Some details are important:

Damage and knockouts are symmetric and interpretable, so they anchor the signal.
Healing/setup are capped to prevent reward farming loops.
Setup is rewarded only above half HP to discourage reckless greed.
Passive damage is incremental, acknowledging strategic pressure without overwhelming the objective.

The result is denser but still strategy-aligned: deal meaningful damage, preserve resources, pressure the opponent, and avoid illegal or low-value actions.

Training loop

Once the environment was stable, the training loop was straightforward:

The model plays live Showdown battles.
I record trajectories from those battles.
I train a LoRA adapter on those trajectories with GRPO.

I used Qwen3-4B-Instruct as the base model and trained LoRA adapters (not full checkpoints) for faster iteration.
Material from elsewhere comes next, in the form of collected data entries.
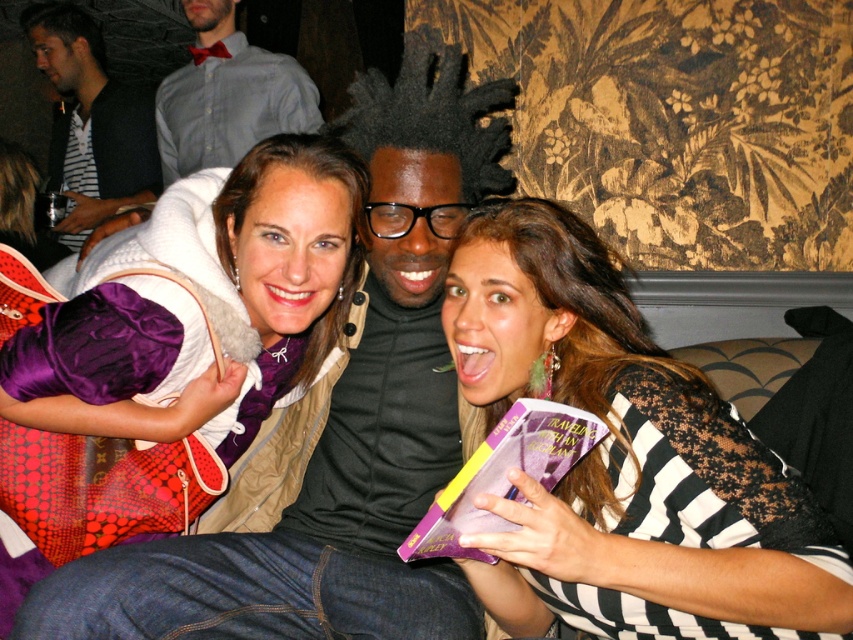
You are a photographer setting up for a group photo. You notice the striped lace dress at center and the matte purple scarf at center. Which one is closer to the camera?

The striped lace dress at center is in front of the matte purple scarf at center, so it is closer to the camera.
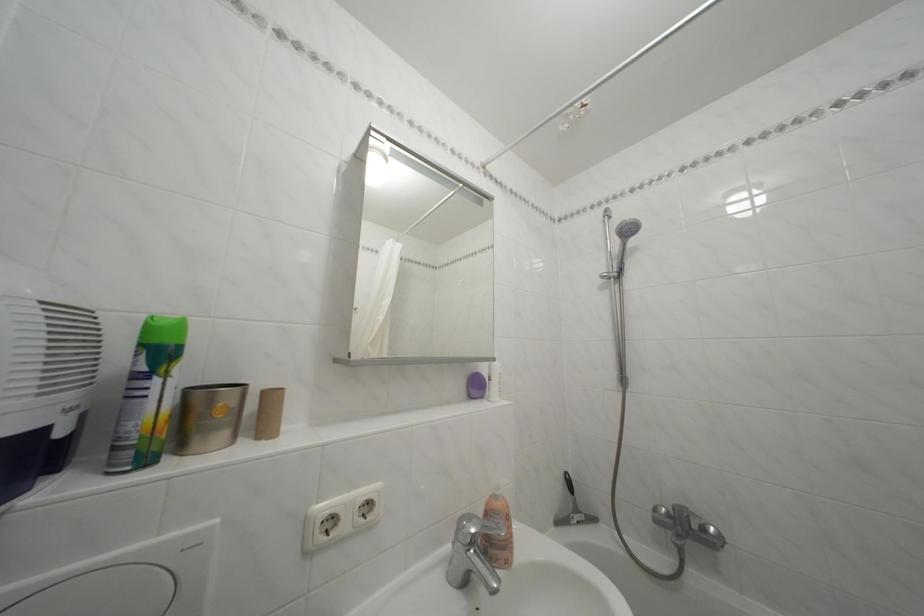
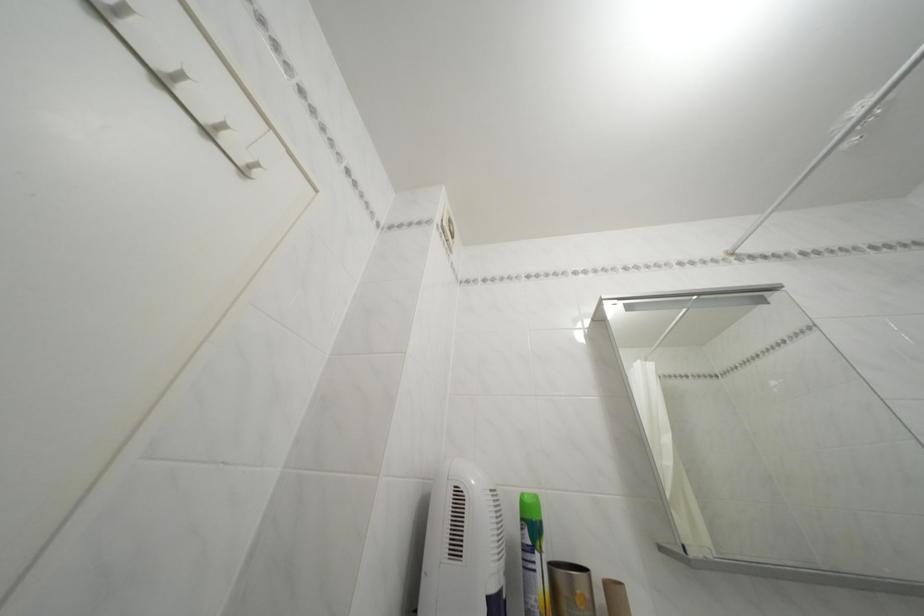
How did the camera likely rotate?

The camera rotated toward left-up.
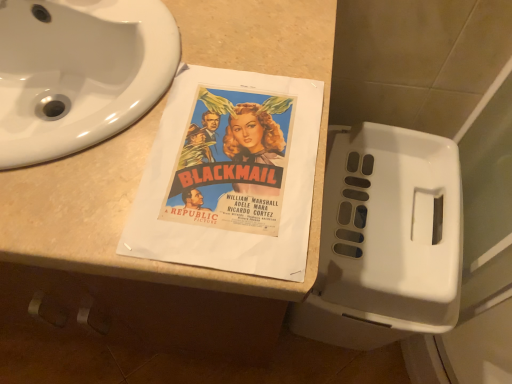
Question: From a real-world perspective, is beige laminate counter top at center over white plastic toilet at right?

Choices:
 (A) no
 (B) yes

Answer: (B)

Question: Is beige laminate counter top at center oriented towards white plastic toilet at right?

Choices:
 (A) no
 (B) yes

Answer: (A)

Question: Is beige laminate counter top at center not close to white plastic toilet at right?

Choices:
 (A) no
 (B) yes

Answer: (A)

Question: Is beige laminate counter top at center not within white plastic toilet at right?

Choices:
 (A) yes
 (B) no

Answer: (A)

Question: Can you confirm if beige laminate counter top at center is bigger than white plastic toilet at right?

Choices:
 (A) no
 (B) yes

Answer: (B)

Question: From the image's perspective, would you say beige laminate counter top at center is positioned over white plastic toilet at right?

Choices:
 (A) no
 (B) yes

Answer: (B)

Question: Can you confirm if beige laminate counter top at center is thinner than white glossy sink at upper left?

Choices:
 (A) yes
 (B) no

Answer: (B)

Question: Is beige laminate counter top at center outside of white glossy sink at upper left?

Choices:
 (A) yes
 (B) no

Answer: (A)

Question: Can you confirm if beige laminate counter top at center is shorter than white glossy sink at upper left?

Choices:
 (A) no
 (B) yes

Answer: (A)

Question: Is beige laminate counter top at center positioned in front of white glossy sink at upper left?

Choices:
 (A) yes
 (B) no

Answer: (A)

Question: From a real-world perspective, is beige laminate counter top at center positioned over white glossy sink at upper left based on gravity?

Choices:
 (A) yes
 (B) no

Answer: (B)

Question: From the image's perspective, would you say beige laminate counter top at center is shown under white glossy sink at upper left?

Choices:
 (A) no
 (B) yes

Answer: (B)

Question: From a real-world perspective, is white glossy sink at upper left beneath white plastic toilet at right?

Choices:
 (A) yes
 (B) no

Answer: (B)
What mattered most to me was grounding. The model does not learn from static preference pairs about Pokemon. It learns from consequences inside the environment. Bad switch decisions are punished by state transitions and reward. Useful aggressive lines and resource-preserving play show up in trajectories as positive signal.

What was harder than expected

The hardest part was observability, not raw modeling.

If you only inspect aggregate reward, it is hard to know what is actually happening:

Did the model improve, or just get lucky?
Is it respecting legal action space, or being silently corrected?
Is reward rising from strategy, or from artifacts?

So I invested heavily in logging and replay tooling:

Recorded battle logs with detailed per-turn information
Converted logs into replay-friendly JSON
Built a viewer to inspect turn-by-turn observations, legal actions, chosen actions, and reward changes

This made behavior legible rather than opaque.

What worked (and what still does not)

What works:

The full end-to-end loop runs.
A relatively small LLM can operate in a live multi-agent environment.
Strict action constraints and real rollouts are practical.

What still does not:

Rollout collection is slower than training.
Reward is still noisy.
Random legal-action opponents are only a weak baseline.

The next real step is not claiming “the model is good at Pokemon.” It is benchmarking against stronger heuristic/non-random opponents and tightening reward to better reflect true strategic quality.

Why this matters

For me, this project is bigger than Pokemon.

Pokemon is the concrete world I used to package an agent problem that appears everywhere: act under uncertainty, respect hard constraints, update beliefs from partial information, and trade short-term gain for long-term outcomes.

Competitive Pokemon bundles all of that into a compact, testable, and unforgiving environment. That is exactly why it works so well as a benchmark and training ground for LLM agents.